Basic Transcription: The core of the library is the whisper.transcribe() function.

import whisper

# Load a model (e.g., 'base', 'medium', 'large')
model = whisper.load_model("base.en") # '.en' for English-only model

# Transcribe an audio file
result = model.transcribe("path/to/my/audio_file.wav")

# Print the result
print(result["text"])

The transcribe function handles all the complexity: it loads the audio, splits it into 30-second chunks, runs the neural network, and returns the transcribed text.

Creating a Voice-to-Text ROS 2 Node

To use Whisper in our robotics project, we need to create a ROS 2 node that can:

Access the microphone audio stream.
Listen for a user to speak.
Capture the spoken audio.
Use Whisper to transcribe the audio into text.
Publish the resulting text to a ROS 2 topic for other nodes (like our planner) to use.

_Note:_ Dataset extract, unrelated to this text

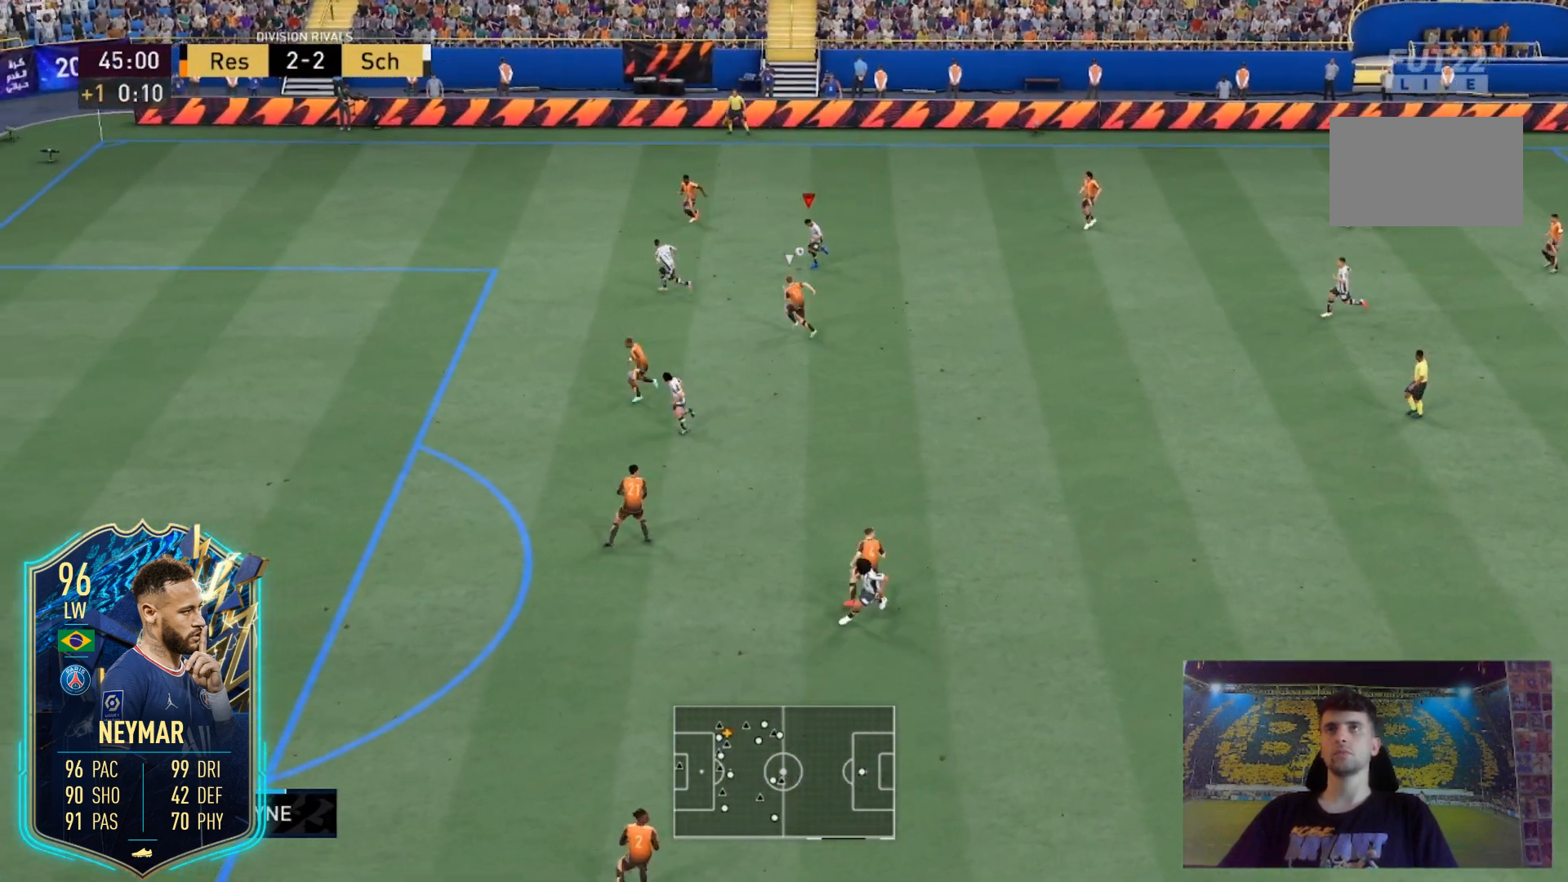
{"buttons": [], "left_stick": "down-left", "right_stick": "center", "events": [[300, "B", "down"], [434, "B", "up"], [500, "left_stick", "down-left"]]}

Capturing Microphone Audio

Accessing microphone data in Python can be done with libraries like sounddevice or pyaudio. The process generally involves:

Opening an audio stream from the default microphone device.
Continuously reading chunks of audio data (as NumPy arrays).
Implementing a simple voice activity detection (VAD) algorithm. A basic VAD can work by monitoring the energy (root mean square) of the audio chunks. When the energy surpasses a certain threshold, we start recording. When it drops below the threshold for a certain duration, we stop recording.

The ROS 2 Node Structure

Here is a conceptual outline of our voice_commander node:

import rclpy
from rclpy.node import Node
from std_msgs.msg import String
import whisper
import sounddevice as sd
import numpy as np
# Other necessary imports for audio handling...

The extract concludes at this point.